La idea no era totalmente nueva pues ya en 1169 Gerhoh de Reicherberg, teólogo y reformador de la Iglesia en Bavaria, se quejó de que “se habían transformado iglesias en teatros cuando se permitía ver con la imaginación (imaginaliter) la cuna de Cristo, escuchar los gemidos del Niño y ver el traje de la Virgen”. Así que podemos pensar que el proyecto de Francisco no se encontraba tan de acuerdo a los cánones de la disciplina eclesiástica del tiempo, así que San Buenaventura, siempre atento en alejar del Santo cualquier sospecha de no conformidad con las normas litúrgicas, añadió en su relato que Francisco «más para que dicha celebración no pudiera ser tachada de extraña novedad, pidió antes licencia al sumo pontífice» (San Buenaventura, Legenda maior, 10,7).

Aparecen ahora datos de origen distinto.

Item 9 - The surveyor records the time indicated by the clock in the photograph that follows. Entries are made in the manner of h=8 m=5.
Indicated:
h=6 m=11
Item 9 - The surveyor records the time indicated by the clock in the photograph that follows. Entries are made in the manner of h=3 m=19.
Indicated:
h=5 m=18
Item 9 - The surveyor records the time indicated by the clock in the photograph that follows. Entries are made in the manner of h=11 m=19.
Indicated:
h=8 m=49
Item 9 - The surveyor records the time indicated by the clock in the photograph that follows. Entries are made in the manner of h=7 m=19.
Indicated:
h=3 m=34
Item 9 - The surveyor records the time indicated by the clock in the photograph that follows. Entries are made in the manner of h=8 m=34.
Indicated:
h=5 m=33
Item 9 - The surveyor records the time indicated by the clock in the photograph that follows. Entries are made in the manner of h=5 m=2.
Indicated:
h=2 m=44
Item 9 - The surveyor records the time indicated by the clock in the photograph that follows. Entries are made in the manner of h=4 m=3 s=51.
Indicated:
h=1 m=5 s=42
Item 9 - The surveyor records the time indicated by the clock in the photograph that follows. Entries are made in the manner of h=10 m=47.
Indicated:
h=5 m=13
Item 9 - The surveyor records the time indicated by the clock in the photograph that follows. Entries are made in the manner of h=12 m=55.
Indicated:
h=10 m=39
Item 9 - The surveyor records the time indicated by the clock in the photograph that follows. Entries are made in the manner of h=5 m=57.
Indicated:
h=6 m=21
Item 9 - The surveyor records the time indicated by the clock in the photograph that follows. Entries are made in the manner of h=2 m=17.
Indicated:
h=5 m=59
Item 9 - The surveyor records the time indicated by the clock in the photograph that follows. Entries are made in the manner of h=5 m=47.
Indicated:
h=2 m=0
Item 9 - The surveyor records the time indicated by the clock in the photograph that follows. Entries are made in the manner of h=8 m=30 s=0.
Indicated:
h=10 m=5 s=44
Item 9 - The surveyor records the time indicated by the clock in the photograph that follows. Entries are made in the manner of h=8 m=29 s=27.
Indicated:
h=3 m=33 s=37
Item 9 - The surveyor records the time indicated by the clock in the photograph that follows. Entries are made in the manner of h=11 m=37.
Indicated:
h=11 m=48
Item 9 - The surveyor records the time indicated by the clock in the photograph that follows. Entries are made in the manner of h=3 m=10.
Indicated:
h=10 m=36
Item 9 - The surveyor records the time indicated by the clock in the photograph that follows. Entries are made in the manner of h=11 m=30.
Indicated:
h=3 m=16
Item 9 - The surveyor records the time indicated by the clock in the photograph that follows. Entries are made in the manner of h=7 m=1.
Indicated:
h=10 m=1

Este primer Belén era bastante sencillo, faltan la Virgen y San José -que siempre los artistas del tiempo insertaban en sus representaciones de la Navidad- y se encuentran en el pesebre, la paja, el asno y el buey de los cuales, si bien no se habla de ellos en los evangelios canónicos, hay referencia en el profeta Isaías “Conoce el buey a su dueño, y el asno el pesebre de su amo” (Is 1,3). La teología de Francisco es bastante sencilla, lo que le importa más es desear “ver de alguna manera con los ojos de mi cuerpo” la incomodidad que sufrió el Niño Dios colocado en un pesebre. El deseo de ver al Señor. Sobre esto era muy insistente, vale la pena citar dos textos que confirman su teología de la encarnación, la Eucaristía y el sacerdocio. El primero se encuentra en las Admoniciones:

«De donde: Hijos de los hombres, ¿hasta cuándo serán de pesado corazón? (Sal 4,3). ¿Por qué no reconocen la verdad y creen en el Hijo de Dios? (cf. Jn 9,35). Vean que diariamente se humilla (cf. Fil 2,8), como cuando desde el trono real (Sab 18,15) vino al útero de la Virgen; diariamente viene a nosotros él mismo apareciendo humilde; diariamente desciende del seno del Padre (cf. Jn 1,18) sobre el altar en las manos del sacerdote. Y cómo se mostró a los santos apóstoles en carne verdadera, así también ahora se nos muestra a nosotros en el pan sagrado. Y como ellos, con la mirada de su carne, sólo veían la carne de él, pero, contemplándolo con ojos espirituales, creían que él era Dios, así también nosotros, viendo el pan y el vino con los ojos corporales, veamos y creamos firmemente que es su santísimo cuerpo y sangre vivo y verdadero. Y de este modo siempre está el Señor con sus fieles, como él mismo dice: Vean que yo estoy con vosotros hasta la consumación del siglo (cf. Mt 28,20)» (Francisco, Admoniciones, cap. 1).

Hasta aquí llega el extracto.